━━━ TRECHO DA PÁGINA

Datas de Estreia: Nota:
Brasil Exterior Crítico Usuários
19/02/2023 19/02/2023 4 / 5 4 / 5
Distribuidora
HBO Max
Duração do filme
59 minuto(s)

The Last of Us - S01E06: Kin
The Last of Us - S01E06: Kin

Dirigido por Jasmila Žbanić. Roteiro de Craig Mazin. Com: Pedro Pascal, Bella Ramsey, Gabriel Luna, Rutina Wesley, Elaine Miles e Graham Greene.

Já apontei isso antes e repito: para uma série ambientada em um universo pós-apocalíptico povoado por criaturas similares a zumbis, The Last of Us demonstra uma notável facilidade em criar episódios inteiros nos quais os monstros jamais aparecem. Porém, longe de representar um problema, esta escolha dos showrunners Craig Mazin e Neil Druckmann denota – como também já mencionei – compreensão acerca daquilo que move o espectador a se envolver emocionalmente com uma obra: os personagens e suas trajetórias. Além disso, seria difícil reclamar da ausência dos zumbis depois do clímax do episódio passado, Endure and Survive, que preencheu a cota de vários capítulos.


(O restante deste texto contém spoilers.)

━━━━━━

O QUE SE PEDE:
Copie o trecho da crítica desde "Já apontei isso" até "deste texto contém spoilers.)", inclusive, e altere "zumbis" para "mortos-vivos". Os dados não desempenham nenhum papel neste trabalho.

━━━ REGISTROS

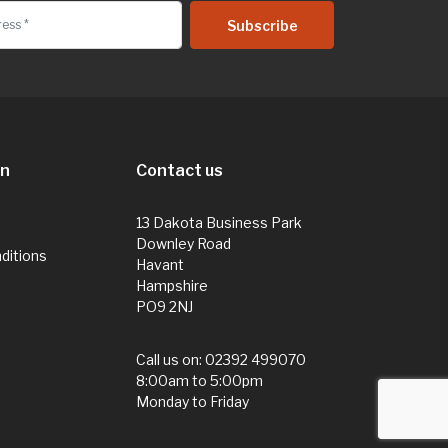
on
Contact us
13 Dakota Business Park
Downley Road
ditions
Havant
Hampshire
PO9 2NJ
Call us on:
02392 499070
8:00am to 5:00pm
Monday to Friday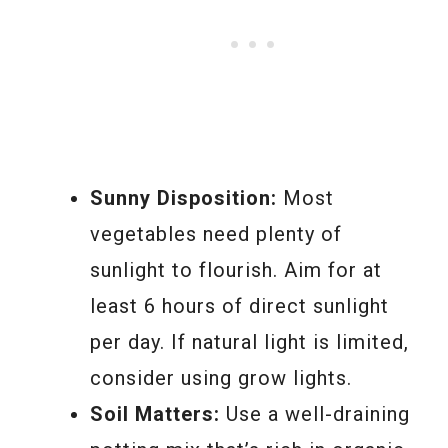
Sunny Disposition:
Most
vegetables need plenty of
sunlight to flourish. Aim for at
least 6 hours of direct sunlight
per day. If natural light is limited,
consider using grow lights.
Soil Matters:
Use a well-draining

━━━━━━

RESPOSTA ESCRITA:
Já apontei isso antes e repito: para uma série ambientada em um universo pós-apocalíptico povoado por criaturas similares a mortos-vivos, The Last of Us demonstra uma notável facilidade em criar episódios inteiros nos quais os monstros jamais aparecem. Porém, longe de representar um problema, esta escolha dos showrunners Craig Mazin e Neil Druckmann denota – como também já mencionei – compreensão acerca daquilo que move o espectador a se envolver emocionalmente com uma obra: os personagens e suas trajetórias. Além disso, seria difícil reclamar da ausência dos mortos-vivos depois do clímax do episódio passado, Endure and Survive, que preencheu a cota de vários capítulos.


(O restante deste texto contém spoilers.)